━━━━━ DATA FOR ANALYSIS ━━━━━
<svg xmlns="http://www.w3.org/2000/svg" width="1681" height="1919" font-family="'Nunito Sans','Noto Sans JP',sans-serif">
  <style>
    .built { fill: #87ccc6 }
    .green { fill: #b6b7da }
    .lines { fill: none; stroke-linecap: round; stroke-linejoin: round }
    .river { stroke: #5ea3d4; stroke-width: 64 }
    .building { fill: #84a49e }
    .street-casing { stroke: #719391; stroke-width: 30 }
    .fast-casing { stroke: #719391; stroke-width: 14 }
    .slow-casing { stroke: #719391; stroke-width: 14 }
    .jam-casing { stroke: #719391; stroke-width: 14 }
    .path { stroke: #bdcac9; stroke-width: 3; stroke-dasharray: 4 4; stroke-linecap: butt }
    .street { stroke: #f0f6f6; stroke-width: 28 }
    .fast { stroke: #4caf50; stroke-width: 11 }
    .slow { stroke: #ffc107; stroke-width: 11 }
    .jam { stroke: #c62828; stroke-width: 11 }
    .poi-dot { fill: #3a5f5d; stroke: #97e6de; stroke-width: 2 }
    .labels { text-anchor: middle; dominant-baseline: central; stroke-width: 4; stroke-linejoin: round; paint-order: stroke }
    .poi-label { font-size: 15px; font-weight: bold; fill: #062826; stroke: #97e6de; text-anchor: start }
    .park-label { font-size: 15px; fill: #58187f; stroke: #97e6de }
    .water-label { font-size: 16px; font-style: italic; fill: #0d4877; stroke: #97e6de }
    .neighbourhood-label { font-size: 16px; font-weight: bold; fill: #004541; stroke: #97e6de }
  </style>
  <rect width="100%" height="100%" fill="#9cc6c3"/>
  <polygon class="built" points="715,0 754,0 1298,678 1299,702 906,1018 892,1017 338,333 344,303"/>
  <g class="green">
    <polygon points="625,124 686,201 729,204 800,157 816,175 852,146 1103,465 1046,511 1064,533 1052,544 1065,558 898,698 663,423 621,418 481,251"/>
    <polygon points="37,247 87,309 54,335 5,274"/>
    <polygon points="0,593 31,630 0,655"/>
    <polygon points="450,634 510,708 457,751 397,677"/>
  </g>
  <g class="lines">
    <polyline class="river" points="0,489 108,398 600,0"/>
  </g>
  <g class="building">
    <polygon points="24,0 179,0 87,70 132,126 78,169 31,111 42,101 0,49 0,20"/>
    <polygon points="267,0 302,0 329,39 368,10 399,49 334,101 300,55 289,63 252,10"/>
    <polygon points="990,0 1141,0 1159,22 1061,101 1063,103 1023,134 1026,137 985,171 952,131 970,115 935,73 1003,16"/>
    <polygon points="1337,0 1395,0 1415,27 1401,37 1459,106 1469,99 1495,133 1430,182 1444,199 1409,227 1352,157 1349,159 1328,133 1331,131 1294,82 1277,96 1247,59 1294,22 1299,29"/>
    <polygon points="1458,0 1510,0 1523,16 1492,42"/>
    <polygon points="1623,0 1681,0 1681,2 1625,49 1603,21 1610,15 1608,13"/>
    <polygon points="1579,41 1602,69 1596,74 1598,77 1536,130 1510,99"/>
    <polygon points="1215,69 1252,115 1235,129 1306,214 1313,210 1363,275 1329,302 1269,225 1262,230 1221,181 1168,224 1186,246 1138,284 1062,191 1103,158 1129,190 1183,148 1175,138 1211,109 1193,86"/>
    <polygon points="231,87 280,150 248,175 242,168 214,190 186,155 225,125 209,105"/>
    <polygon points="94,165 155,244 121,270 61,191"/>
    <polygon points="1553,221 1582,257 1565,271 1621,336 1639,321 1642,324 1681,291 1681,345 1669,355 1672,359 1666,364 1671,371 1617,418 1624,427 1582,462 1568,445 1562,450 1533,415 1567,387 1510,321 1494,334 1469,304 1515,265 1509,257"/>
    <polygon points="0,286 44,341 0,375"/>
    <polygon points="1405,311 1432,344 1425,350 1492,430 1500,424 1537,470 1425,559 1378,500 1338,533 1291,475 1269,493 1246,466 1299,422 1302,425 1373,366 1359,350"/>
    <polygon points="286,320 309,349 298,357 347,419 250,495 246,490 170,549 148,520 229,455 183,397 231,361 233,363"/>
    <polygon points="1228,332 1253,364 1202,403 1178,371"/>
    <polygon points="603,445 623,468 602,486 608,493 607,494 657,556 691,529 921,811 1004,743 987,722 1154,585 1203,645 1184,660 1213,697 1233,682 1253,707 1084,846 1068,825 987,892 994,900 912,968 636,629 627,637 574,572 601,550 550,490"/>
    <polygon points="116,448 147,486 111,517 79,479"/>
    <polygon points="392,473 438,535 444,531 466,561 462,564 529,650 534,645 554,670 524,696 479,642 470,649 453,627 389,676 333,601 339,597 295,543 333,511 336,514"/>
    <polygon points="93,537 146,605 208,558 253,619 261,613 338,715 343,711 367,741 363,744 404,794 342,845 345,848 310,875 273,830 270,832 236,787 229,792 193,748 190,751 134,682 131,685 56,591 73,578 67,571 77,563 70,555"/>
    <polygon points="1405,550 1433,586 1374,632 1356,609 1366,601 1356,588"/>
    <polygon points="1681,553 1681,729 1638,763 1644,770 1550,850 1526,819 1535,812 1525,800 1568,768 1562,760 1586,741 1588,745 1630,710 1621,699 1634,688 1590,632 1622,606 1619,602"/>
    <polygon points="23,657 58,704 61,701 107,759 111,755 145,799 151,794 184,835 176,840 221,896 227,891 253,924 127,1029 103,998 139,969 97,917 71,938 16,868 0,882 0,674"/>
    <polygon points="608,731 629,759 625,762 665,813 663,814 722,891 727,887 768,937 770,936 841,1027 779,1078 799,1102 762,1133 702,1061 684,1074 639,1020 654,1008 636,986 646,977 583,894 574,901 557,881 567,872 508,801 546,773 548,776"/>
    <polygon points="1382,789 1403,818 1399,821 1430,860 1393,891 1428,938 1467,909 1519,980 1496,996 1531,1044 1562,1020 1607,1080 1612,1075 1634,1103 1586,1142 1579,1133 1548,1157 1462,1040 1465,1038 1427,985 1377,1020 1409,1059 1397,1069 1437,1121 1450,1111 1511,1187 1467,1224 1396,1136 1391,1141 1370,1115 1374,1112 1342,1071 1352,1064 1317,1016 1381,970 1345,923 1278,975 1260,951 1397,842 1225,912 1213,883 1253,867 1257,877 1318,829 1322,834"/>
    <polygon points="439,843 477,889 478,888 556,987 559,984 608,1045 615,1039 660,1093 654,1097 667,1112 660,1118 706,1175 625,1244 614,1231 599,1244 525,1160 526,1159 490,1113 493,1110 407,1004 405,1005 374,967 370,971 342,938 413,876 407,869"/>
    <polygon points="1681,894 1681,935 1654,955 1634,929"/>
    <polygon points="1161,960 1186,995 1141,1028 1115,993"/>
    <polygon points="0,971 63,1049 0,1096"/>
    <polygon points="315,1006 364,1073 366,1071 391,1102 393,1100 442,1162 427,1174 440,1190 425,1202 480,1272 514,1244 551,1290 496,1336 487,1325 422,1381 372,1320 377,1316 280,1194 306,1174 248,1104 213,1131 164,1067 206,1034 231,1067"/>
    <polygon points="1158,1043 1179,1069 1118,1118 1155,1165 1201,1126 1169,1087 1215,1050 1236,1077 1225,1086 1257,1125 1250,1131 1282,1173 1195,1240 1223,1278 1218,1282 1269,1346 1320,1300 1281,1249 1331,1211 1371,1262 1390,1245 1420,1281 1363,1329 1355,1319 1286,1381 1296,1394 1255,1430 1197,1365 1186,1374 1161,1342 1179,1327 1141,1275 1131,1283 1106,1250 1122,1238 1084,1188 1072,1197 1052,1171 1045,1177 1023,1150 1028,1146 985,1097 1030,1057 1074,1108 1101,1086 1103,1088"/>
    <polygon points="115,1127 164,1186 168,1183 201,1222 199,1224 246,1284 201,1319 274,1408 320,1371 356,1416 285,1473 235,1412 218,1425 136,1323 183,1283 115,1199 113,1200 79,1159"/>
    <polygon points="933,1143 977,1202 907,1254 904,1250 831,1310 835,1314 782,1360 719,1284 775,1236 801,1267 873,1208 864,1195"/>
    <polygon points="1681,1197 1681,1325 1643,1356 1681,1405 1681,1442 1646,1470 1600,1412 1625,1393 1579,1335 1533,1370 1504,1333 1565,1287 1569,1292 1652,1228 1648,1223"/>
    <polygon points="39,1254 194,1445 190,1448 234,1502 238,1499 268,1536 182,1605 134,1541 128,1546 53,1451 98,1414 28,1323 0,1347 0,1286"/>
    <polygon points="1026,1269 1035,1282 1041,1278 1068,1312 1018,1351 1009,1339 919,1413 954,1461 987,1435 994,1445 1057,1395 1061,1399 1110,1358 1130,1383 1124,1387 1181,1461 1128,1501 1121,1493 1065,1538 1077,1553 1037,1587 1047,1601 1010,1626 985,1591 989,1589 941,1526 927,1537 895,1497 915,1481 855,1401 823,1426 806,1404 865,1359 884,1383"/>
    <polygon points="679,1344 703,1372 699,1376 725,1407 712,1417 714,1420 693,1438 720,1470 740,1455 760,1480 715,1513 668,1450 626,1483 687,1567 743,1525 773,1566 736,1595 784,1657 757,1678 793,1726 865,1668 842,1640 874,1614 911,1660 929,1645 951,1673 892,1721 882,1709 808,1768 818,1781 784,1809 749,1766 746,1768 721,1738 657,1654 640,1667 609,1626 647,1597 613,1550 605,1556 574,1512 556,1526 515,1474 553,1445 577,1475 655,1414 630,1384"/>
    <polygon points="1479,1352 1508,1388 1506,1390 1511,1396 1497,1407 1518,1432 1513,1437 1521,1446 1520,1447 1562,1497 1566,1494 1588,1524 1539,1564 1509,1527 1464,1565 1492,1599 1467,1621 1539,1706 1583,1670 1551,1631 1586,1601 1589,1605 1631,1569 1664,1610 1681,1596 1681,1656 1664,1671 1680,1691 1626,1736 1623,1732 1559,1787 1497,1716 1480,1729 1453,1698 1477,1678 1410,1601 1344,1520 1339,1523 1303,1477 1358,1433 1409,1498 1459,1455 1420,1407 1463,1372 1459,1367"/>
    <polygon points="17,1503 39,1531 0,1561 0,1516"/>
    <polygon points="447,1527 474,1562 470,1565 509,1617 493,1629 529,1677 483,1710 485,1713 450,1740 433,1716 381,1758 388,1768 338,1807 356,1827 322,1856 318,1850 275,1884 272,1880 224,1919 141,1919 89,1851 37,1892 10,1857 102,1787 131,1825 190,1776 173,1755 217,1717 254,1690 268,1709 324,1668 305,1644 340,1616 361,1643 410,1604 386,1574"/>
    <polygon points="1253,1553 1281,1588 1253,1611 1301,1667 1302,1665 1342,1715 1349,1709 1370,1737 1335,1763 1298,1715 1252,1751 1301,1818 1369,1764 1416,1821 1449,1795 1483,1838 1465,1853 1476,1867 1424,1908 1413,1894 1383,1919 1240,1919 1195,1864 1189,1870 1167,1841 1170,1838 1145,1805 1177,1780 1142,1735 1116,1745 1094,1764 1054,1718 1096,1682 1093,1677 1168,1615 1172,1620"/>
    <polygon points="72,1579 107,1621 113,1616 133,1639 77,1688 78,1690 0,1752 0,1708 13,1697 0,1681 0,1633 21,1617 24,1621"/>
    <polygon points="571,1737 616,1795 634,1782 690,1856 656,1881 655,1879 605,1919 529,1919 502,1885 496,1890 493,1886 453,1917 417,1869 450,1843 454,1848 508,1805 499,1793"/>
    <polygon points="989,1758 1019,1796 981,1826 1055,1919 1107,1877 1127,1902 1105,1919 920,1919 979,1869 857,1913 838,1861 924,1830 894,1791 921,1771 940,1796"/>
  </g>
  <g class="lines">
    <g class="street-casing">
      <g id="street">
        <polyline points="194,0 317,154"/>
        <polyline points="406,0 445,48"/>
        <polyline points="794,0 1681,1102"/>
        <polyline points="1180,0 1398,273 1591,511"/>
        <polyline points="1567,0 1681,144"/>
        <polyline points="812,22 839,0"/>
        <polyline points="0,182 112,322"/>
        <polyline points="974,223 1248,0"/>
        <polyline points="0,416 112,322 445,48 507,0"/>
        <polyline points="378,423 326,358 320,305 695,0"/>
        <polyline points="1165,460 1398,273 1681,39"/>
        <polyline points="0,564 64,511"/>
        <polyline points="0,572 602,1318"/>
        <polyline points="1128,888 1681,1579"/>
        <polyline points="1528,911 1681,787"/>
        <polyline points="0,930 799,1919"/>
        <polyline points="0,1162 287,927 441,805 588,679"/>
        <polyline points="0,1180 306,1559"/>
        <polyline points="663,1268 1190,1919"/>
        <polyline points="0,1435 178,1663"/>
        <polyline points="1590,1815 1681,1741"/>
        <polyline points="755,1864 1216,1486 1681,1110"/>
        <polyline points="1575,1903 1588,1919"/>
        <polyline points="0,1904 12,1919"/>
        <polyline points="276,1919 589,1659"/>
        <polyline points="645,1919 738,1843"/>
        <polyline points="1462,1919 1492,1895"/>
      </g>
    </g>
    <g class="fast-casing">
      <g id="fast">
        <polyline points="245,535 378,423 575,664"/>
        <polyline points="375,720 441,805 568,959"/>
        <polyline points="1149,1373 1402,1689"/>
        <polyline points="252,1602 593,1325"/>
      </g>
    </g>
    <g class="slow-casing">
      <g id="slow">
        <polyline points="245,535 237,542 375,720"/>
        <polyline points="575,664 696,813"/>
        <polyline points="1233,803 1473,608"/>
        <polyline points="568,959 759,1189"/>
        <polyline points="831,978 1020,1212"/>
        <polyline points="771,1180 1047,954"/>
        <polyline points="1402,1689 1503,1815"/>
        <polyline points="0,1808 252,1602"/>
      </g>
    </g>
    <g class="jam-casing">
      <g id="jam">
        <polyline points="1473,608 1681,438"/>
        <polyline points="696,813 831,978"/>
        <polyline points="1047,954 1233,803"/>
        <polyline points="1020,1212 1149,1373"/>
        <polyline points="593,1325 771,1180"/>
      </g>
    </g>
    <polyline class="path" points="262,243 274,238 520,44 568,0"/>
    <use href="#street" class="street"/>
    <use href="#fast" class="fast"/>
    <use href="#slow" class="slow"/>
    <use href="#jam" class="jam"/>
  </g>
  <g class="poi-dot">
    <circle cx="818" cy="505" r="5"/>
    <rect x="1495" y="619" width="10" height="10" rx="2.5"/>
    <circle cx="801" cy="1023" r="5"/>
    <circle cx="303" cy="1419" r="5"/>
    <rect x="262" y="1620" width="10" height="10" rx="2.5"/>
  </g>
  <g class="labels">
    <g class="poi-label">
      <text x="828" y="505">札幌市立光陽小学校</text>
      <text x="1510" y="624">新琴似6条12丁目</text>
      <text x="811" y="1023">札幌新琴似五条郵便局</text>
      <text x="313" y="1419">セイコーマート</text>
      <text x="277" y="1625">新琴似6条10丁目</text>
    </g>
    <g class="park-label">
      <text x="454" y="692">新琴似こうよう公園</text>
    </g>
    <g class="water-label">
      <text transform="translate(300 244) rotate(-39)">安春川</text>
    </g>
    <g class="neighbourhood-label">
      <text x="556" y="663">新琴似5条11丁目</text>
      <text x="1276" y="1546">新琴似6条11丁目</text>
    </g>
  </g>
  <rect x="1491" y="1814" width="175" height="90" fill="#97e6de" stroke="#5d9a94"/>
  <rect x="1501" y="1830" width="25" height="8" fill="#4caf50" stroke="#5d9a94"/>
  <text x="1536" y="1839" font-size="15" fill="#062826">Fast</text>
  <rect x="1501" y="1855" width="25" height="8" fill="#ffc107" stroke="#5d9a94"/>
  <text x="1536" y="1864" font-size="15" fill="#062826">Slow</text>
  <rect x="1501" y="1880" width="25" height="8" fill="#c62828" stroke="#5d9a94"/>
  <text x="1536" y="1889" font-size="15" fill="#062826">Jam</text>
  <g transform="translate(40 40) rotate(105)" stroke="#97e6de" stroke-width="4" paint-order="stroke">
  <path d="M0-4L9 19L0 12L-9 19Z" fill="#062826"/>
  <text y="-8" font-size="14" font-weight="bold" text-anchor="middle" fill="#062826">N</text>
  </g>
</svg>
━━━━━
TASK BRIEF: Pull every line containing the word "labels" out of the material and copy it.

FINAL ANSWER:
    .labels { text-anchor: middle; dominant-baseline: central; stroke-width: 4; stroke-linejoin: round; paint-order: stroke }
  <g class="labels">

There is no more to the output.